Ava patted his bicep. “Don’t worry, we’ll bring you home in one piece. Can’t risk Eislyn’s fury. She has spent too much time in Zion’s underground not to employ a trick or two on us if we don’t.”

“I’ll put it nicely.” Eli unzipped his navy parka for ease of movement. “I don’t like you today.”

“Aww. I understand why Eislyn stole you for herself now.” Standing beside me instead of offering help, Ava batted her eyelashes. “Can you boys pry that hefty-looking thing open? Or is it too much of a challenge?”

Her theatrics lured my lips to quirk, even if my mouth remained shut. I couldn’t bear taking part in their friendly games, not with Gedeon gone. He was the only worthy opponent.

With Zion, it was different. I didn’t wish to argue with him. Rolling around in his insanity had become my preference. He kept me sane, grounded, steadied these days.

He was the one who’d talked me through the process of lighting Gedeon’s funeral fire and then feeding the customary goodbye letter to the flames. Had withdrawn my hand in time so blisters didn’t strew my skin. Dabbed my tears with his shirtsleeve.
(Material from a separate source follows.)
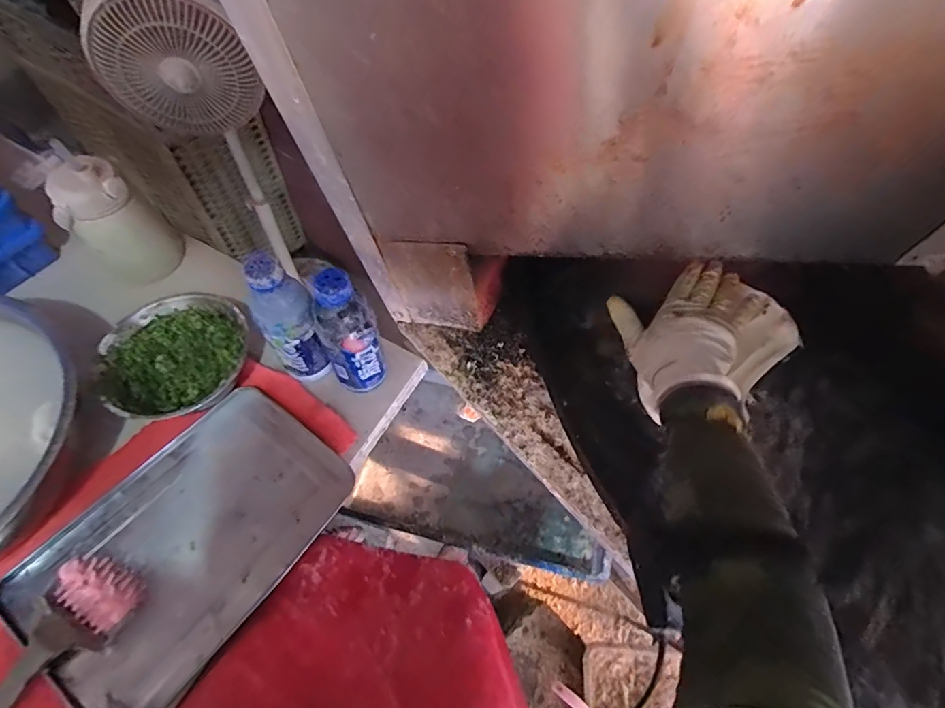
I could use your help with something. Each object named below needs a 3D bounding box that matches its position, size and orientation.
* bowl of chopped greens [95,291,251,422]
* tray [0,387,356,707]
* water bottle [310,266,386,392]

Although we couldn’t incinerate Gedeon’s body, I didn’t dare to ask Zion what he’d done with Gedeon’s remains. Nobody could see them anyway. The lies we’d planted drew a picture of Gedeon having been dragged to Ilasall’s prison cells, and nobody walked out of them.
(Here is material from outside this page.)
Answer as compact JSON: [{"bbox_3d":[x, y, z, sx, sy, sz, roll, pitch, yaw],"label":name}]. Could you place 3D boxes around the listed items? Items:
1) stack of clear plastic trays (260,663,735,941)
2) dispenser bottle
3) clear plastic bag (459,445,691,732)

Grunting, Eli and Zion hauled the block of concrete up in the air. Their curses weaved with the creaks and groans of the ancient hinges.

But then the lid slammed onto the forest floor, a cloud of dust marking the end of its journey.

I peered into the open hole. “What now?”

My question echoed, What now, —at now, —now, —ow, and goosebumps sprouted on my flesh from the creepiness.

“You climb down.”

I jumped at the voice reverberating back to me from the depths. Slipping on the rim of the pit, I tilted forward—

A strong grip on my waist dragged me back to solid ground. My back collided with a wall of muscle, but the familiar sensation relaxed me, and I expelled the near-death experience with my next exhale.

I covered Zion’s forearms secured over my stomach with my own. “Thank you.”

“Your balance is terrible,” he muttered into my neck, probably sniffing my hair again. I’d used that cherry shampoo earlier.

“It’s your fault,” I scoffed. “You’re the one who’s training me.”

“In that case.” He pulled me farther away from the hole in the ground. “We’ll go back to stability exercises once we return.”